Exercices proposés:
A) Selon l'extrait relatif à la publicité du whisky, quelles boissons nationales sont directement concurrentes du whisky importé d'un État membre ?
B) D'après l'extrait relatif à la publicité du whisky, pourquoi les intéressés doivent-ils être relaxés de toute poursuite ? Répondez en une à trois phrases.
C) Prolongez l'extrait relatif à la publicité du whisky à partir de l'endroit où il s'interrompt.

Extrait du texte:
Au point 16 de votre arrêt du 10 juillet 1980 ( 5 ) vous indiquez que

«ces observations (de principe), formulées dans le cadre d'un litige relatif au régime fiscal des boissons en question, s'appliquent, par identité de motifs, à l'appréciation des entraves de caractère commercial, visée par les articles 30 et 36 du traité».

Or, d'après le point 20 de ce même arrêt ( 6 ),

«la réglementation (française) est contraire à l'article 30 du traité CEE en ce qu'elle comporte une restriction indirecte à l'importation de produits alcooliques originaires d'autres États membres, dans la mesure où la commercialisation de ces produits est soumise à des dispositions plus rigoureuses, en droit ou en fait, que celles qui s'appliquent aux produits nationaux (ou) concurrents».

Il en résulte assez clairement, nous semble-t-il, que le whisky importé d'un Eut membre doit être traité de la même façon que les boissons nationales directement concurrentes, c'est-à-dire les boissons du quatrième groupe (le cognac notamment), pour lesquelles, en l'état actuel de la législation française, la publicité est entièrement libre.

Sur ce point, votre arrêt n'appelait, en principe, aucune intervention du législateur français, l'interdiction nationale ne restant applicable qu'au whisky directement importé des pays tiers.

Il suffit donc — mais il faut — que les intéressés soient relaxés de toute poursuite. C'est en effet ce qui résulte notamment de votre arrêt Schonenberg du 16 février 1978 ( 7 ), dans lequel vous avez précisé qu'

«une condamnation pénale prononcée en vertu d'un acte législatif national reconnu contraire en droit communautaire serait (également) incompatible avec ce droit».

2.

Dans le cas des boissons qui ne sont pas importées des États membres, la question se pose différemment.

Ainsi que nous l'avons indiqué, cette catégorie de produits concerne tant les boissons françaises que les boissons provenant de pays tiers. Nous examinerons successivement les deux cas.

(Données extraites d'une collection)
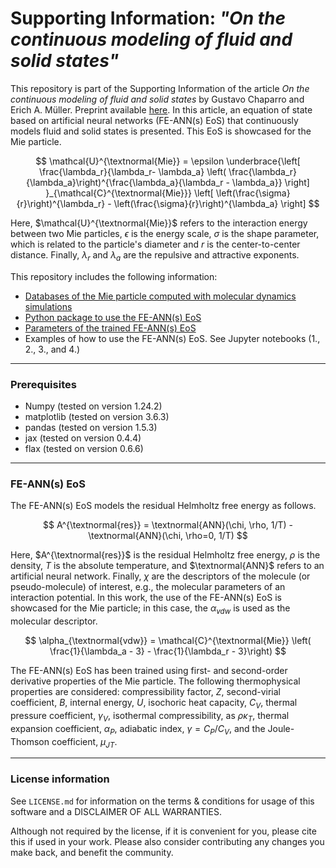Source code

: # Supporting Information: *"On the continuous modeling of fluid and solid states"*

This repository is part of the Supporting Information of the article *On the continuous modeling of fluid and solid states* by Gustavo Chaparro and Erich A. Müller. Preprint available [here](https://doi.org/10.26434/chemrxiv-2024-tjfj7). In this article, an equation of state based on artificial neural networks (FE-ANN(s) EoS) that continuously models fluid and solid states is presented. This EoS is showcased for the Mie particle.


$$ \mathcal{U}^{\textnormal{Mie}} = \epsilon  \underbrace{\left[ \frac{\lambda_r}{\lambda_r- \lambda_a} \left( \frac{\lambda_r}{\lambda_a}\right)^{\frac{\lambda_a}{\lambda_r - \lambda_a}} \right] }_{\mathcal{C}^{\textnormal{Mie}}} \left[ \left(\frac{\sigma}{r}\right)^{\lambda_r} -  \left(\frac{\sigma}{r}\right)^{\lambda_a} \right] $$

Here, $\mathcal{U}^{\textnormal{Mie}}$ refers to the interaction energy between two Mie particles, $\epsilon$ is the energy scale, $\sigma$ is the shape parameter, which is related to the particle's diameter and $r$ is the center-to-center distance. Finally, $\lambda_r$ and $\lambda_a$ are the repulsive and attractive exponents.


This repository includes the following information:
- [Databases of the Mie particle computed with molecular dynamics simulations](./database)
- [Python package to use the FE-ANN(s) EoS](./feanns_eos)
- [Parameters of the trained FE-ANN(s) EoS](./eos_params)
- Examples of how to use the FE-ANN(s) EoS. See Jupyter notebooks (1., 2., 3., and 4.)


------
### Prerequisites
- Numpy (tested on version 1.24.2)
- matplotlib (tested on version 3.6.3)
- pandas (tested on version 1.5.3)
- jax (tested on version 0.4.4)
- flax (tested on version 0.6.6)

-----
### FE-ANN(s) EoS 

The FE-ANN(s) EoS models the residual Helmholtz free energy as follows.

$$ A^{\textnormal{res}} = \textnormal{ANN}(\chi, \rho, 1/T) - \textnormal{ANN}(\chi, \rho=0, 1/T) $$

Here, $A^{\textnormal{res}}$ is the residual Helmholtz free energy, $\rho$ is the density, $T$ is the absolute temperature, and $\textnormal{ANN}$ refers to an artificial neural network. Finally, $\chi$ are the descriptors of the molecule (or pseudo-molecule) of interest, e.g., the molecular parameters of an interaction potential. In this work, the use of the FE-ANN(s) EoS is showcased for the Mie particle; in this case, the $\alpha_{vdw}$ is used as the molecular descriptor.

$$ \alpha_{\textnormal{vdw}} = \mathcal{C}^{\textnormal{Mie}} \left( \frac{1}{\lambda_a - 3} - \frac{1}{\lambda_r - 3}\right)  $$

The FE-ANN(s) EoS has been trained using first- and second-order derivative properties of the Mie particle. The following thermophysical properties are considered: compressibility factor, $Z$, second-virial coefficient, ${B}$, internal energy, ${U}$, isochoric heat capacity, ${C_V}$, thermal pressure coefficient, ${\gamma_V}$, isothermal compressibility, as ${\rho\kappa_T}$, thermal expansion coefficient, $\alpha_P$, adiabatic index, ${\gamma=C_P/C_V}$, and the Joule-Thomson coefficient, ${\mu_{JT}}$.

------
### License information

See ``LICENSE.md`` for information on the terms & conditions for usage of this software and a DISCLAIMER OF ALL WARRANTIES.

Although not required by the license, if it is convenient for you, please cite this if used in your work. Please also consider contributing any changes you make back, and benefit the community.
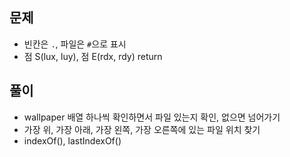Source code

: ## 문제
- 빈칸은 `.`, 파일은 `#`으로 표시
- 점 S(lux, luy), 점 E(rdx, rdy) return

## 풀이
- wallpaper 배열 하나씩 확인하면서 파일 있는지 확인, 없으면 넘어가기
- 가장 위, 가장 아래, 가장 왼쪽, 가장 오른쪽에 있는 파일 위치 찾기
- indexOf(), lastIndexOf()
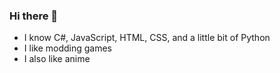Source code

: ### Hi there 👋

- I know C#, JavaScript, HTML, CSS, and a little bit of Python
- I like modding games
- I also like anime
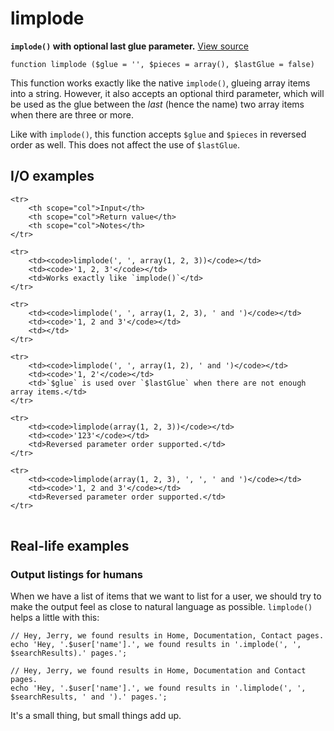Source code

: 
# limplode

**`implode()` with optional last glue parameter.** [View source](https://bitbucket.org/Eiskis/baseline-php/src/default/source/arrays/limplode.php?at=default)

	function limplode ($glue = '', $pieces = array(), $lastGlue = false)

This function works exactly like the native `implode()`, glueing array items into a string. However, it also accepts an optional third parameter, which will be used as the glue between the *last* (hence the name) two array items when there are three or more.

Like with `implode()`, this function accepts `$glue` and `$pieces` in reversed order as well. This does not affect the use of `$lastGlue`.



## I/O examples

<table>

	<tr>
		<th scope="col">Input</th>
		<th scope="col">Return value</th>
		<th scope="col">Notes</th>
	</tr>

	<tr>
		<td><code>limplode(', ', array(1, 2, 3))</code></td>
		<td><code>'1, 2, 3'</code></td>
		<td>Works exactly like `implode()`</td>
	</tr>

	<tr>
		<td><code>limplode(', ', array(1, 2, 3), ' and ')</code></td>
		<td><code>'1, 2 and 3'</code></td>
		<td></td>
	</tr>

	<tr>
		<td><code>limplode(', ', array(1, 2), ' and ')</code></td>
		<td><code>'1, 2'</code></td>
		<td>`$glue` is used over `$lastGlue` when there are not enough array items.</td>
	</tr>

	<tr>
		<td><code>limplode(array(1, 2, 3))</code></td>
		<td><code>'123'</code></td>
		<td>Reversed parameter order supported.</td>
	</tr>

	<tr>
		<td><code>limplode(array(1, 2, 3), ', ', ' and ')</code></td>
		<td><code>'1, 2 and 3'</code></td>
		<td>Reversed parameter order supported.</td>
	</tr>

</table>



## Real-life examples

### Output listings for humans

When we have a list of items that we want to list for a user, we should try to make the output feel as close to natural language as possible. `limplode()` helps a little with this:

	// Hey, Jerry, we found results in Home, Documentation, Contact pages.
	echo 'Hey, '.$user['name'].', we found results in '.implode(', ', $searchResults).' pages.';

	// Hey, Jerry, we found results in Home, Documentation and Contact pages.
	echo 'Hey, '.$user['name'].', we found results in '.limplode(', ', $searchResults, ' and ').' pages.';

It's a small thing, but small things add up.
==
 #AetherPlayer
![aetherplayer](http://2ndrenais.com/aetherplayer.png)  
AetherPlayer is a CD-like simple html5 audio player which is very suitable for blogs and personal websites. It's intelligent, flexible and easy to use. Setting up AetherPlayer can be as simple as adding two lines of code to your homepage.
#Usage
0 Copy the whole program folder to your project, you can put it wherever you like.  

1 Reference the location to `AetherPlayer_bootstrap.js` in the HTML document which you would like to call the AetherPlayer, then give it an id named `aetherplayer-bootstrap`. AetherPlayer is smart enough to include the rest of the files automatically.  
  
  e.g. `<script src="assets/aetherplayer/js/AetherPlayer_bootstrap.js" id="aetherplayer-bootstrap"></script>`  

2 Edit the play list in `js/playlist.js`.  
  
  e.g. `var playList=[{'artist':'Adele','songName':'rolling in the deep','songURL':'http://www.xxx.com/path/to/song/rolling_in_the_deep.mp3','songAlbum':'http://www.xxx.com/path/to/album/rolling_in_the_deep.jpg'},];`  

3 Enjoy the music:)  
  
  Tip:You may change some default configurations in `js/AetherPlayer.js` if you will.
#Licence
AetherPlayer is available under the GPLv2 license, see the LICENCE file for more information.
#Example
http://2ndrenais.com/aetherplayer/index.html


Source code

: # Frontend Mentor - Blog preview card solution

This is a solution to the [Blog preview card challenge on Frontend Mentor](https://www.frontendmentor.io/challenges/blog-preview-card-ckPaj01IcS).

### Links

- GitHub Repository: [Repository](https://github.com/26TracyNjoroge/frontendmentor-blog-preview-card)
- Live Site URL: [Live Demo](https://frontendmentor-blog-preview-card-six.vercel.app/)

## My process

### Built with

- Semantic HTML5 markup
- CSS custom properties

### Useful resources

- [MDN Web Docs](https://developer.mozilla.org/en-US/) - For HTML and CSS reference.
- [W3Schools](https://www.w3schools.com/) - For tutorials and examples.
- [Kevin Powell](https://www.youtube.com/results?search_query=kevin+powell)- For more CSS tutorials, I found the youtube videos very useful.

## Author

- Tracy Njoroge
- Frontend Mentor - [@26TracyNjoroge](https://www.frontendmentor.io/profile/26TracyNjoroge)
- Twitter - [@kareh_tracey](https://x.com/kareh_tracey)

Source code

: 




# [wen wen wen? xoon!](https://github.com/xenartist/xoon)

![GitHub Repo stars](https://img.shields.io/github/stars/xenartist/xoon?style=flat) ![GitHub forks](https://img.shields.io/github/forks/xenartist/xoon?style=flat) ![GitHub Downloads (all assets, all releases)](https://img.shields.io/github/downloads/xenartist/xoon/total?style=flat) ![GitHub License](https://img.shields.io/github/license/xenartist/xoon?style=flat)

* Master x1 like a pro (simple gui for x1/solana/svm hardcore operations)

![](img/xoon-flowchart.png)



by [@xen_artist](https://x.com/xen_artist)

Réponses:
A) Ce sont les boissons du quatrième groupe, notamment le cognac.

B) L'interdiction nationale de publicité ne s'applique qu'au whisky directement importé des pays tiers, et non au whisky importé d'un État membre. Selon l'arrêt Schonenberg du 16 février 1978, une condamnation pénale prononcée en vertu d'un acte législatif national reconnu contraire au droit communautaire serait également incompatible avec ce droit.

C)
a) Produits nationaux

Les prévenus (dans l'affaire 314/81) font valoir qu'on se trouverait en présence d'une «discrimination à rebours» si on devait écarter l'application du code des débits de boisson lorsqu'il s'agit de produits importés des États membres (whisky, par exemple, qui, suite à votre arrêt, devrait être aligné sur les boissons du quatrième groupe dont la publicité est libre), tout en la maintenant lorsqu'il s'agit de produits nationaux du troisième groupe (Saint-Raphaël, qui ne peut faire l'objet que d'une publicité limitée).

Il s'agit là en effet de produits, soit entre lesquels il existe une similitude au moins partielle — «notion qui doit recevoir une interprétation large» ( 8 ) — soit qui se trouvent dans un rapport de «concurrence même partielle, indirecte ou potentielle» ( 9 ). Or, vous avez déjà jugé qu'en ce qui concerne les rapports de similitude et de concurrence entre les produits mentionnés il suffit de renvoyer à l'arrêt rendu entre les mêmes parties le 27 février 1980, dans l'affaire 168/78, relatif au régime fiscal des eaux-de-vie ( 10 ) Notons qu'il s'agissait des vins doux naturels et des vins de liqueur importés, d'une part, des alcools distillés typiques de la production nationale et des alcools de grain d'importation, de l'autre.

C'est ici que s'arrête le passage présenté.